GOAL:
Print the text lines of every item below word for word, leaving out the pictures.

INFORMATION PROVIDED:
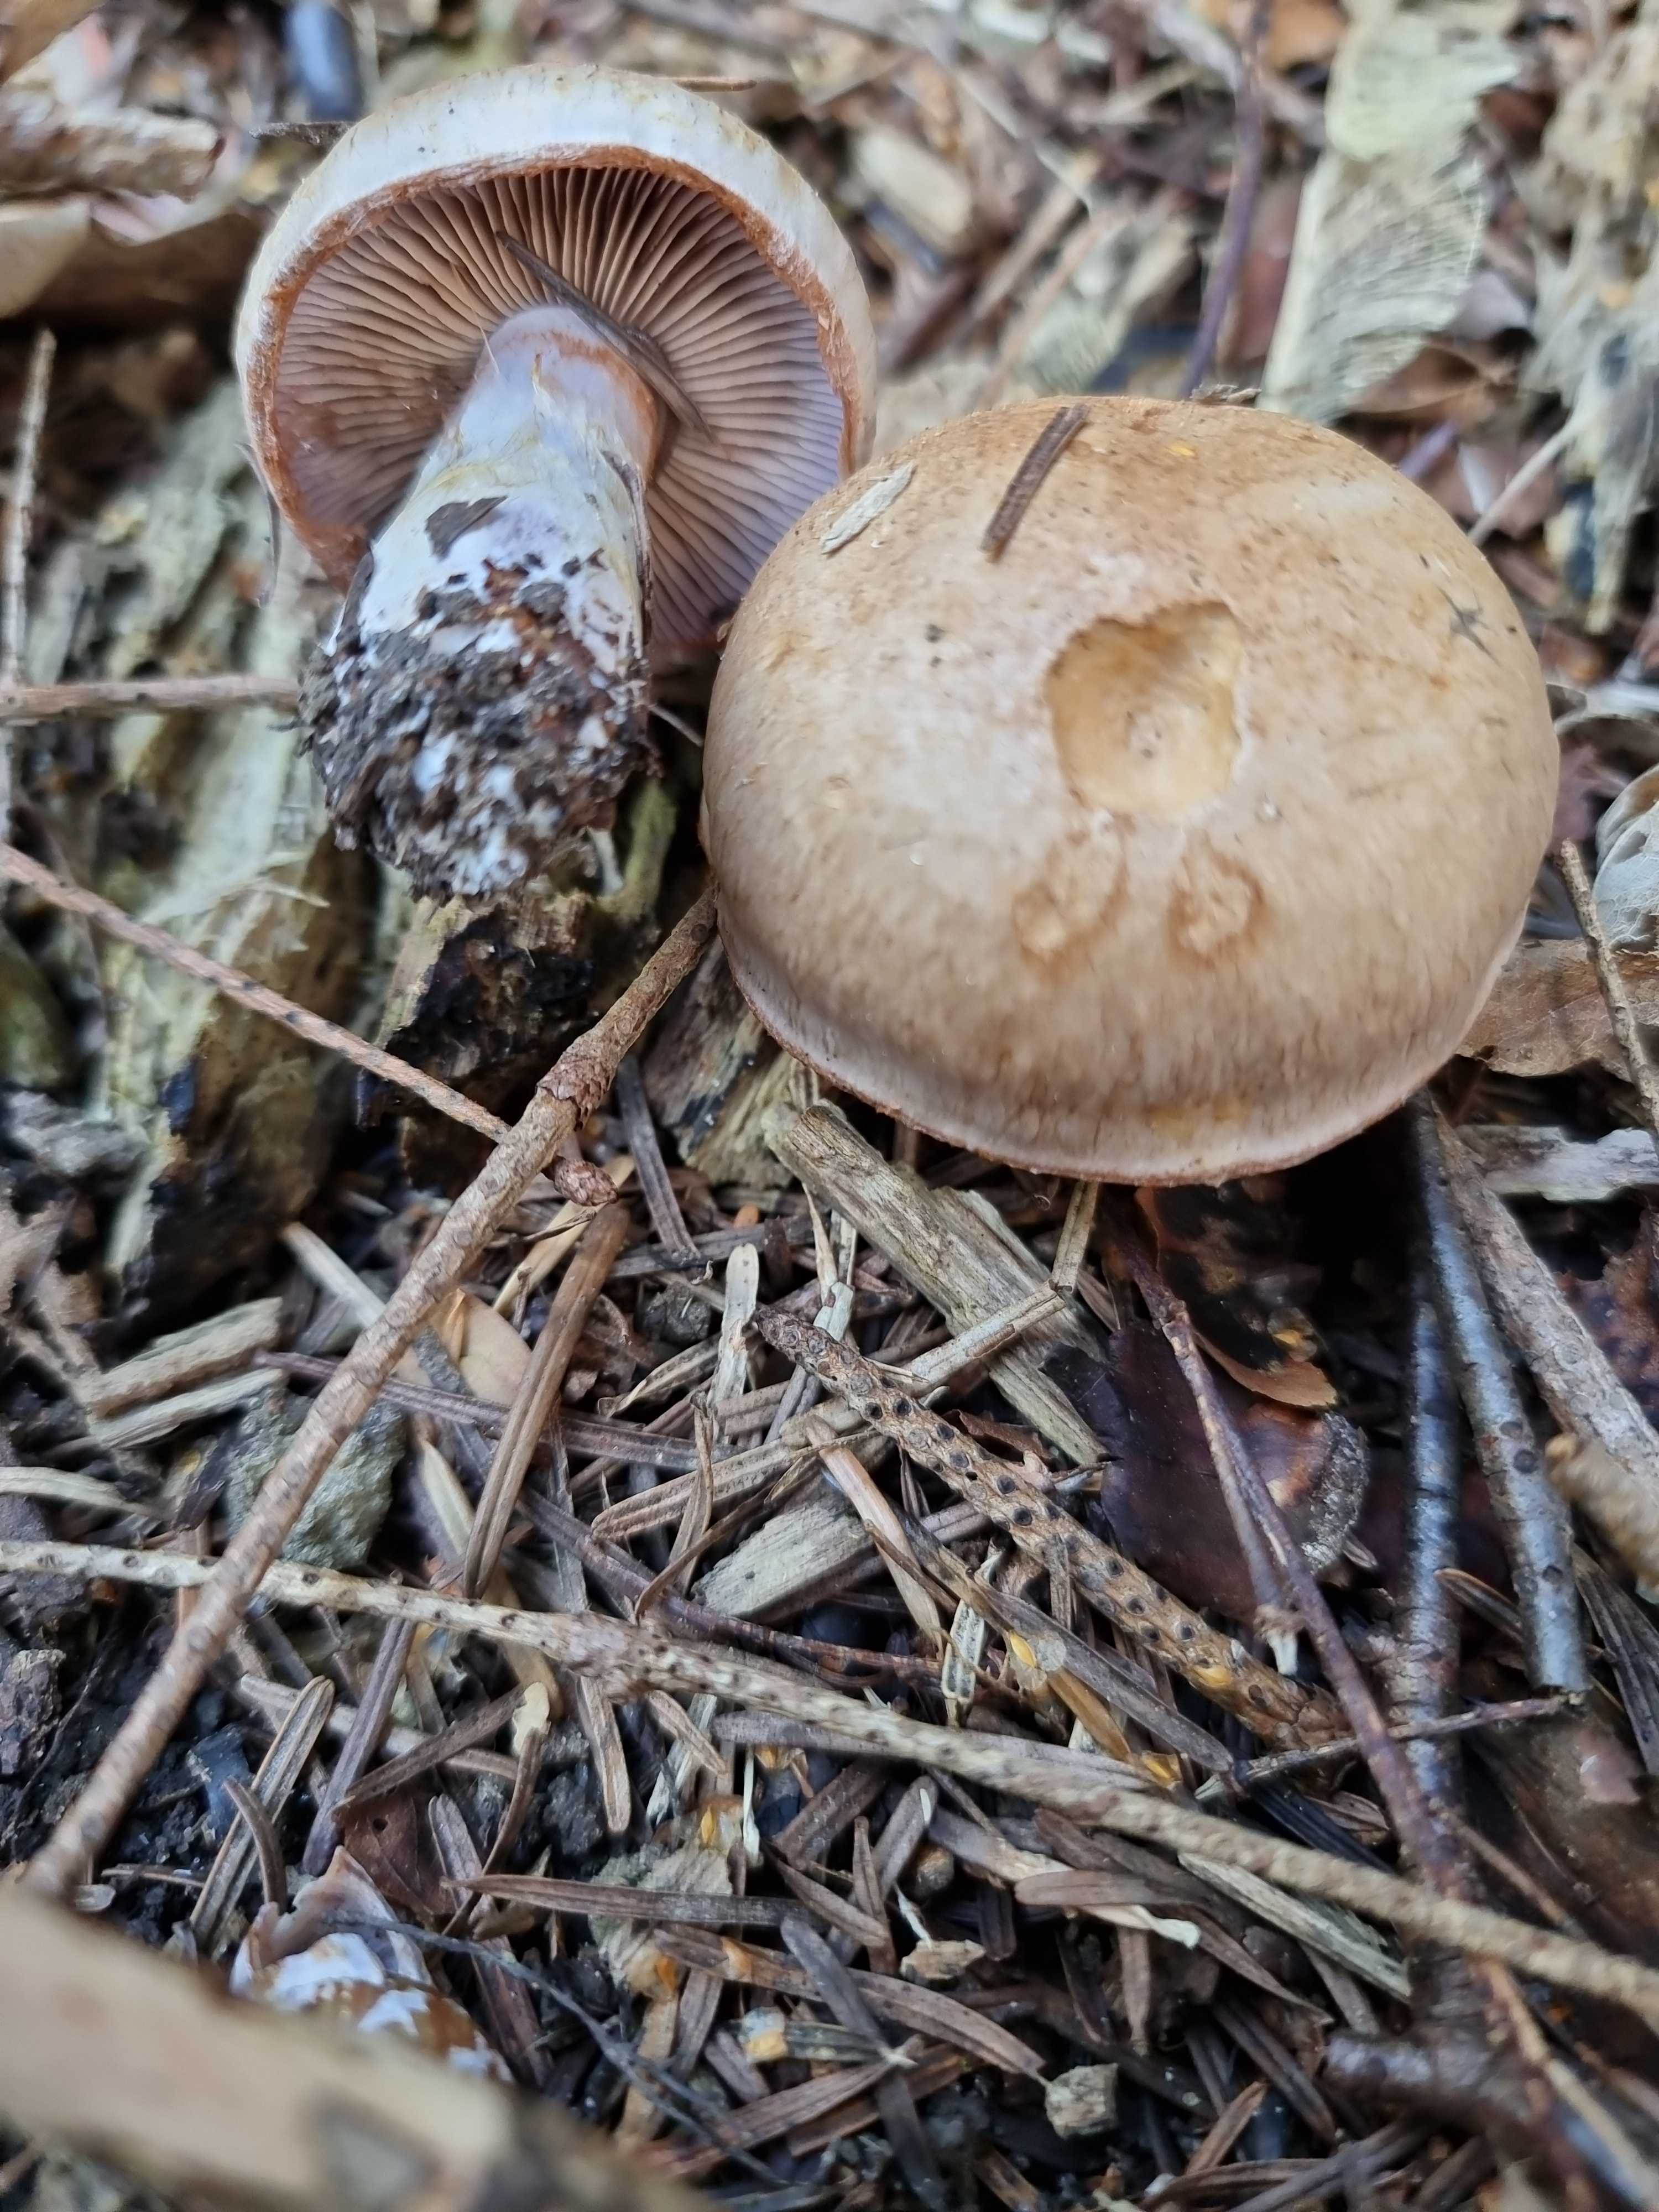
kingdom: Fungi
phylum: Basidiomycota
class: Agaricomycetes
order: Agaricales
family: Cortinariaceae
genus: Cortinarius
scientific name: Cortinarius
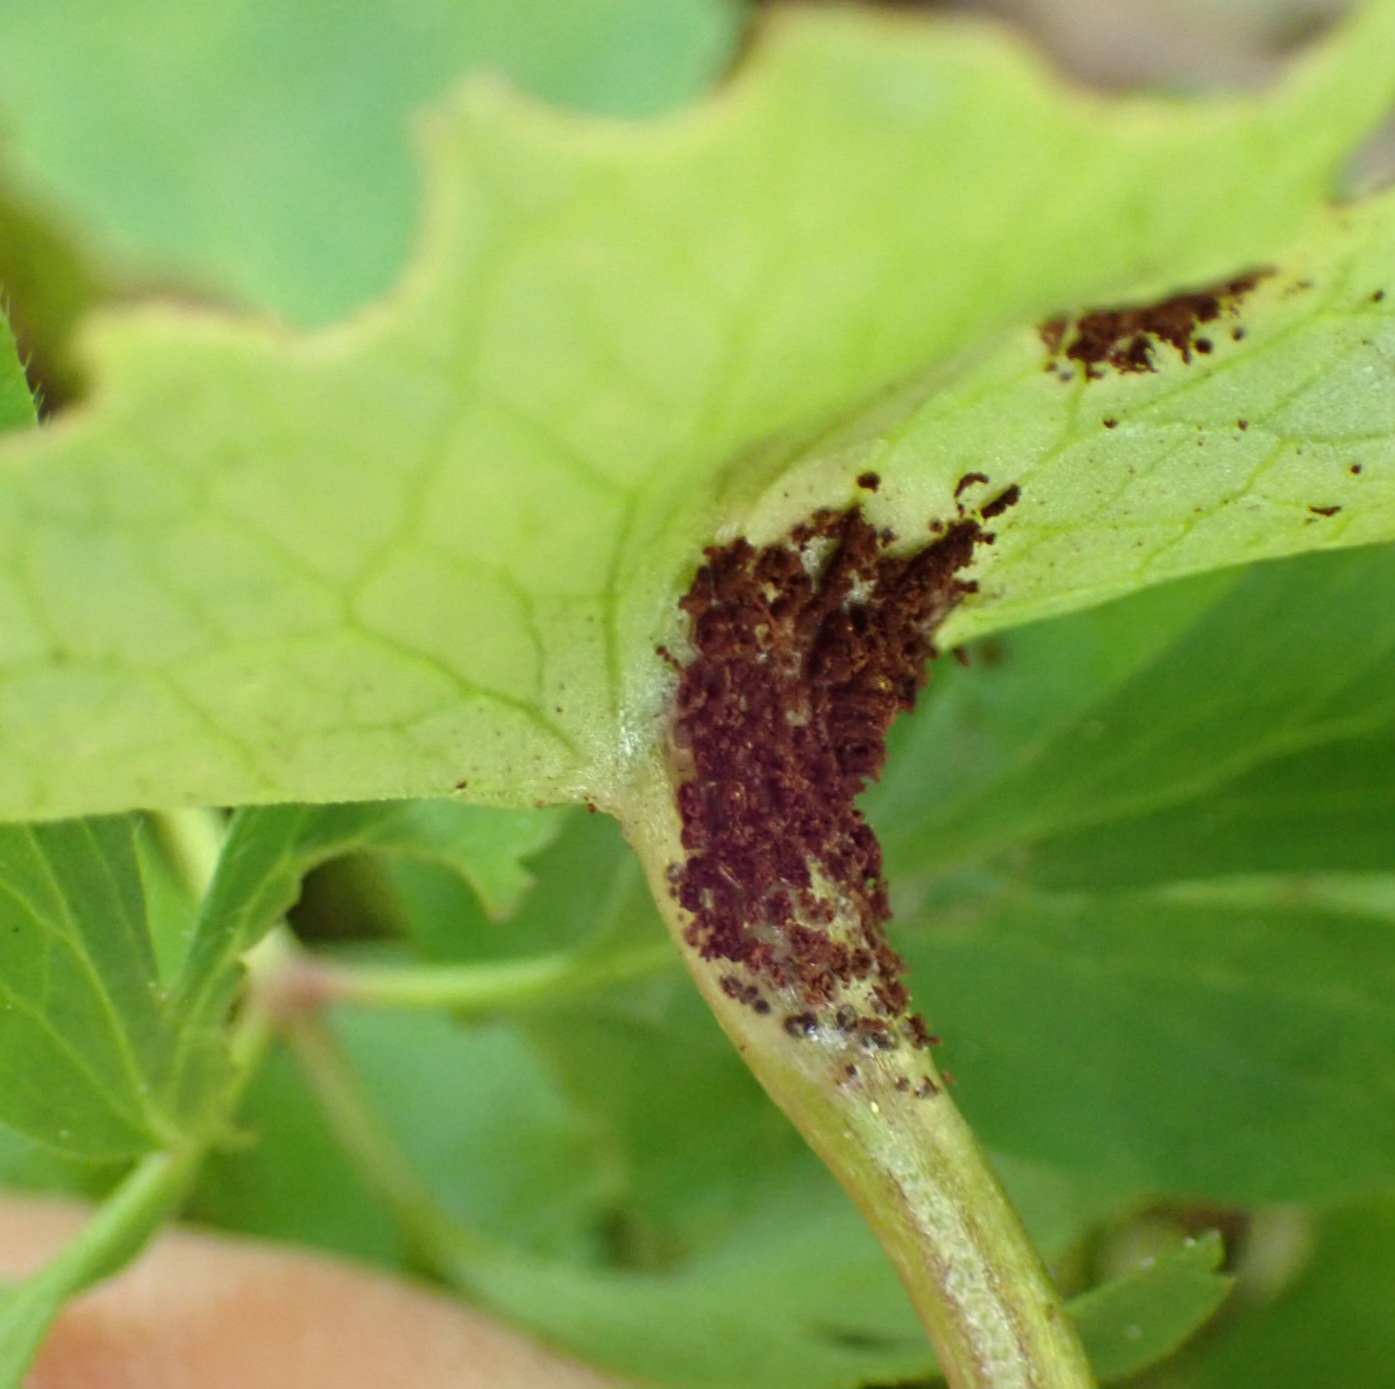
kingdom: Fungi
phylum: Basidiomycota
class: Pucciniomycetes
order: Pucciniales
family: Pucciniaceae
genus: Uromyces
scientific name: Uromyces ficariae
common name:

RESULT:
kingdom: Fungi
phylum: Basidiomycota
class: Agaricomycetes
order: Agaricales
family: Cortinariaceae
genus: Cortinarius
scientific name: Cortinarius
kingdom: Fungi
phylum: Basidiomycota
class: Pucciniomycetes
order: Pucciniales
family: Pucciniaceae
genus: Uromyces
scientific name: Uromyces ficariae
common name:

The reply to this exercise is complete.